Il y a aussi la jalousie. À qui parles-tu? Est-ce que l’herbe du voisin est plus belle? Lui fait cela, pourquoi pas moi? Est-ce que tu vas me trahir, me quitter? Est-ce que tu m’aimes encore? Nos enfants aussi sont jaloux de leur frère ou de leur soeur. Ils se comparent et vous le reproche éventuellement.

La jalousie était latente, parfois. D’autre fois, elle était déjà très présente. C’est un comportement humain assez généralisé, elle est universelle. Elle ne concerne pas seulement les amours. Elle peut induire des réactions qu’on essaie souvent de cacher, car sa manifestation n’est pas très jolie à vivre…

Comme toutes les émotions, elle fait toutefois partie de l’expérience humaine et elle recèle des secrets. Pour les découvrir, il s’agit de l’apprivoiser. Ce n’est pas pour rien qu’elle est fréquemment mise en scène dans les films et dessins animés. Comme la colère, il s’agit d’en comprendre le déclencheur et le sens!

Extrait de la formation sur la pleine présence animée par Joël Monzée.
Adapté de J. Monzée, Neurosciences, psychothérapie et développement affectif de l’enfant (2016), ainsi que Et si on les laissait vivre (2018)

Alors, on fait quoi? Le tout, c’est d’en prendre conscience et de voir comment cela agit pour arriver à le désamorcer. C’est nécessaire pour soi-même, mais aussi pour les personnes qui sont en relation avec le « soi-même » (voir la visioconférence sur la jalousie en rediffusion).

Transformer

Beaucoup de personnes ont peur d’entamer une démarche de développement personnel ou une psychothérapie. Parmi les hésitations, il y a la peur de replonger dans le passé, mais aussi une drôle d’idée qui nous fait croire qu’on ne vivra plus d’émotions.

Que nenni. Au contraire. On va les vivre les émotions. Intensément. Toutefois, on apprend à mieux connaître les déclencheurs de nos décharges destructrices et à mieux canaliser les mécanismes de défense vers des issues constructives. C’est l’essence de la pleine présence.

Certes, on peut ressentir plus de désagréments, parfois. Il est vrai qu’en se coupant des émotions, cela semble donner une meilleure qualité de vie, mais la sur-adaptation finit soit à manifester nos côtés sombres, soit à voir sa boucle de stress s’effondrer.

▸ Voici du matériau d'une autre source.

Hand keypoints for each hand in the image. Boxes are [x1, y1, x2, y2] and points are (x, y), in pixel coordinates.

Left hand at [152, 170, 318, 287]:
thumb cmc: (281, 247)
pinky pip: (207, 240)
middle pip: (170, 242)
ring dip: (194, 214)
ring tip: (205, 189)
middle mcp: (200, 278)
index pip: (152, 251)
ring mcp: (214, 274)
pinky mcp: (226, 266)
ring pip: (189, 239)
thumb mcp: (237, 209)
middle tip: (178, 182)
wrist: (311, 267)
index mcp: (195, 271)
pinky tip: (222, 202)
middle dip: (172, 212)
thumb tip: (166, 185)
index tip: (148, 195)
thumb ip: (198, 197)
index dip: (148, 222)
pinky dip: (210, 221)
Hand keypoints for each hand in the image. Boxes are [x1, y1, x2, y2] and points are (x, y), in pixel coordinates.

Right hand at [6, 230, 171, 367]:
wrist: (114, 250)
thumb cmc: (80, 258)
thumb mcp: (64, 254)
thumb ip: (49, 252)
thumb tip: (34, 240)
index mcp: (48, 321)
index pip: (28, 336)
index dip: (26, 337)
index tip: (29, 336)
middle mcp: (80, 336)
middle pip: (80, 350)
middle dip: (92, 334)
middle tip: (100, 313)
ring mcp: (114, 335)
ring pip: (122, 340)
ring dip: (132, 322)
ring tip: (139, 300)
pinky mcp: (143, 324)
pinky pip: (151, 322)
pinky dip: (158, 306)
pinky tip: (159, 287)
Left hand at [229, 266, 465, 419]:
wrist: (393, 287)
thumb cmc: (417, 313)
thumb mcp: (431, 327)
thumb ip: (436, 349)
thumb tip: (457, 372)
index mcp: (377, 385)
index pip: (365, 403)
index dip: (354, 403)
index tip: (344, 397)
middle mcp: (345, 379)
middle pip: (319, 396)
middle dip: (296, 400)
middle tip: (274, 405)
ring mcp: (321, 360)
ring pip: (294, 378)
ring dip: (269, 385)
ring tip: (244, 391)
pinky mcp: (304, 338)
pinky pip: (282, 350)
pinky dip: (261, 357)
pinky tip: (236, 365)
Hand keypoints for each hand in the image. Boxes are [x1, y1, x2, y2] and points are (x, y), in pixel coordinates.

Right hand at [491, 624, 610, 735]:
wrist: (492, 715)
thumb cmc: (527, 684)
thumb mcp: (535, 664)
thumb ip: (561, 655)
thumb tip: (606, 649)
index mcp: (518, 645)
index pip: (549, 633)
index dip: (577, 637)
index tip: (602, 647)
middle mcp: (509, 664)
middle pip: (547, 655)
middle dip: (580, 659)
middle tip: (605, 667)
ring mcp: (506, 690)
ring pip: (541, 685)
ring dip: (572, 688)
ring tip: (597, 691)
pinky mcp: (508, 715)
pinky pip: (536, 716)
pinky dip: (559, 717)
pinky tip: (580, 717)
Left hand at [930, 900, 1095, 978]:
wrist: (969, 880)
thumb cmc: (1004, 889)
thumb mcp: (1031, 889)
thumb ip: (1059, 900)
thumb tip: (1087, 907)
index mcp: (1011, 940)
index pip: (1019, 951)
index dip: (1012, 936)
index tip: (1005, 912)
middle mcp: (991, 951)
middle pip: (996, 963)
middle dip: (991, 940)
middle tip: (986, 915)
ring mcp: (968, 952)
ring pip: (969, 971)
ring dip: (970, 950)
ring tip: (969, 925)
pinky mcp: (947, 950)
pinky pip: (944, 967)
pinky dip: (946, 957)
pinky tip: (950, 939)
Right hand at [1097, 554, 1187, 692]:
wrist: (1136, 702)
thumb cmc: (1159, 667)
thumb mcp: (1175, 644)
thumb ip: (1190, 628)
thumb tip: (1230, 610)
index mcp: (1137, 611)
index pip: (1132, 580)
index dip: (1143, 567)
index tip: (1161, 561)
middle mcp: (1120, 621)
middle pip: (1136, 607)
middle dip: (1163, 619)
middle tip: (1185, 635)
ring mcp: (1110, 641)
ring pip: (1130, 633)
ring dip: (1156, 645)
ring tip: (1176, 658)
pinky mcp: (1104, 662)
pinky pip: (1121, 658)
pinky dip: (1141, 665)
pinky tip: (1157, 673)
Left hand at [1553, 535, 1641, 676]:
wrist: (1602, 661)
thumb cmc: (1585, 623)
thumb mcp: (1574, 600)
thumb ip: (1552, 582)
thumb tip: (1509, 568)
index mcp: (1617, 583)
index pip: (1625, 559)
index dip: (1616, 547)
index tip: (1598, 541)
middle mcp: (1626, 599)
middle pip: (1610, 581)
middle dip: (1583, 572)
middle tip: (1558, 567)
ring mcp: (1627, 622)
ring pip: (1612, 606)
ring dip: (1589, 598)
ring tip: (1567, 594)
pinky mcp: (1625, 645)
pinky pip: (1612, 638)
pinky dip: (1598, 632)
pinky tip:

Dans une telle perspective, on apprend à accueillir les événements et à décoder les apprentissages personnels ou communautaires qu’on peut en retirer, puis à choisir de sa posture émotionnelle pour manifester notre part de lumière pour contribuer à une vie personnelle, familiale, sociale et professionnelle la plus épanouissante possible.